まるで子ども扱い。おおよそ対等な戦士として認めていると言えるような態度ではなく、馬鹿にしていると捉えられても文句は言えないだろう。
「加減はしない。全力で挑ませて貰うよ。君が月光斬ではないと断じたこの技で、君自身を超えてみせるッ!!!」
再び気迫に火のと灯ったルギウスが、叫びと共に全霊の魔力を自らの剣へと注ぎ込むと、光を放ち始めた刀身が巨きく膨れ上がる。

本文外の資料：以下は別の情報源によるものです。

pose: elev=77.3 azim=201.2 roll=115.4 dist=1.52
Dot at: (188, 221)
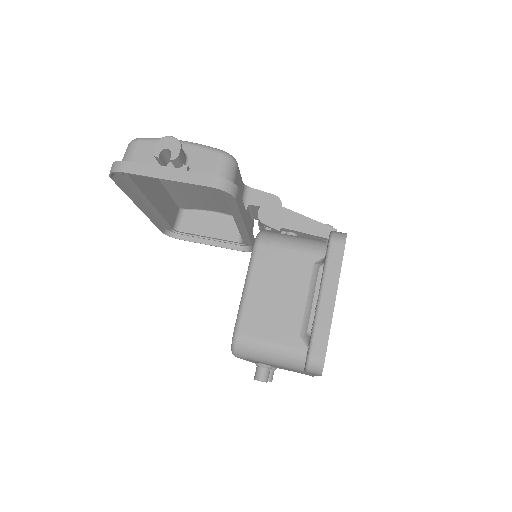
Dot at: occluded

同時に、漏れ出した魔力がキラキラと輝く光の粒子となってルギウスの周りを舞い踊り、その姿はさながら、光の剣を携えた勇者のようだった。
「フン……」
そんなルギウスの姿を眺めながら、テミスは小さく鼻を鳴らすと、紅い瞳をギラリと輝かせ、振りかぶった大剣の柄を固く握り締める。
確かに、先程ルギウスから食らった一撃のダメージは大きい。強烈な衝撃波とでも言うべき技の性質に助けられ、血の出るような傷を負ってはいない。
だが、凄まじい衝撃に晒された身体は鈍く痛むし、意識こそ刈り取られはしなかったものの、もうルギウスの眼から逃れる程の速度は出せないだろう。
「いくぞッ!! とくと味わえッ!! 正真正銘……真の月光斬をなァッ!!!」
「ッッッッ……!!! ハァァァァァッ!!!」
だからどうしたッ!! と。
テミスは凛と猛々しく吠えると、全霊を籠め、光を纏った大剣を振り下ろして月光斬を放つ。
光に覆われた刀身の描いた弧の軌跡が斬撃と化し、剣を構えるルギウスへ向けて射出される。
その刃の正面で、ルギウスもまた雄叫びを上げると、自らの魔力を込めた剣を鋭く振り下ろし、斬撃を解き放ったのだった。